+++ DATA TO USE +++

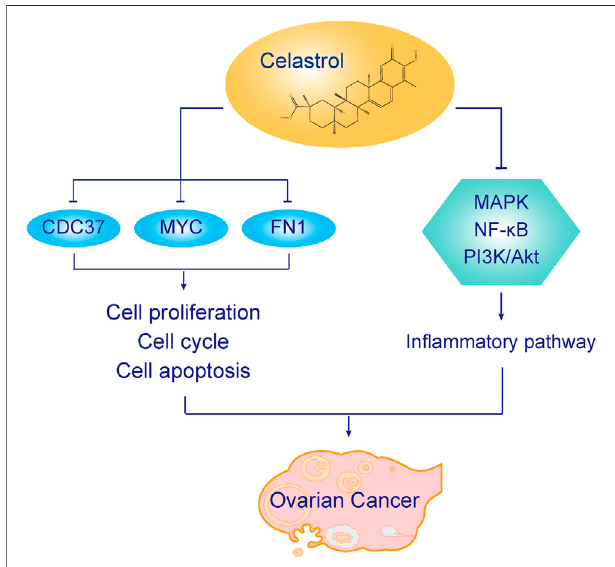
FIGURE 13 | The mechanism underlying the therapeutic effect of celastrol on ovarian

+++
+++ DATA TO USE +++

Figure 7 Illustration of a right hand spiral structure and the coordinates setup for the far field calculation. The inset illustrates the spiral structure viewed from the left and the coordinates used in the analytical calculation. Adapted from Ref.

+++
+++ DATA TO USE +++

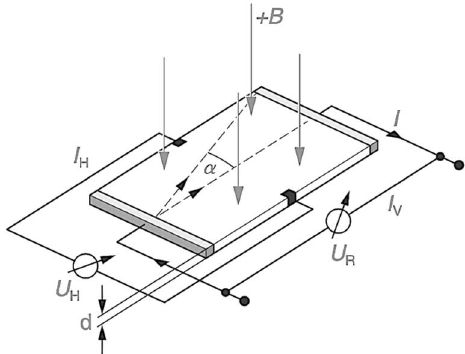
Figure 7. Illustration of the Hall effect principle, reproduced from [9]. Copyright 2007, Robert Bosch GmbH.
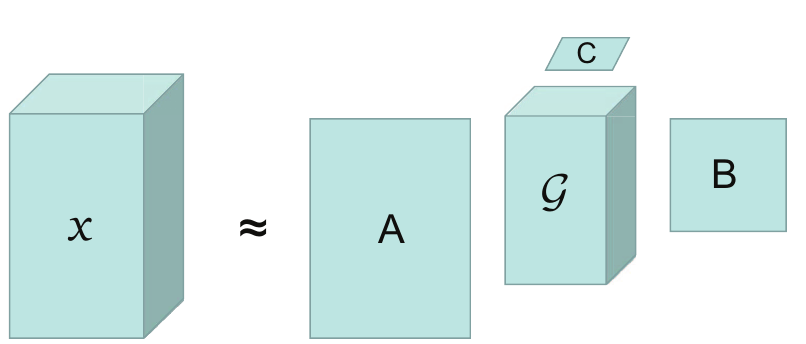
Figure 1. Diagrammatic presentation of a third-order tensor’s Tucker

+++

» **WHAT THE TASK REQUIRES**
Find the string "Illustration" in the listing and copy every line in which it occurs.

» **EXERCISE RESPONSE**
Figure 7 Illustration of a right hand spiral structure and the coordinates setup for the far field calculation. The inset illustrates the spiral structure viewed from the left and the coordinates used in the analytical calculation. Adapted from Ref.
Figure 7. Illustration of the Hall effect principle, reproduced from [9]. Copyright 2007, Robert Bosch GmbH.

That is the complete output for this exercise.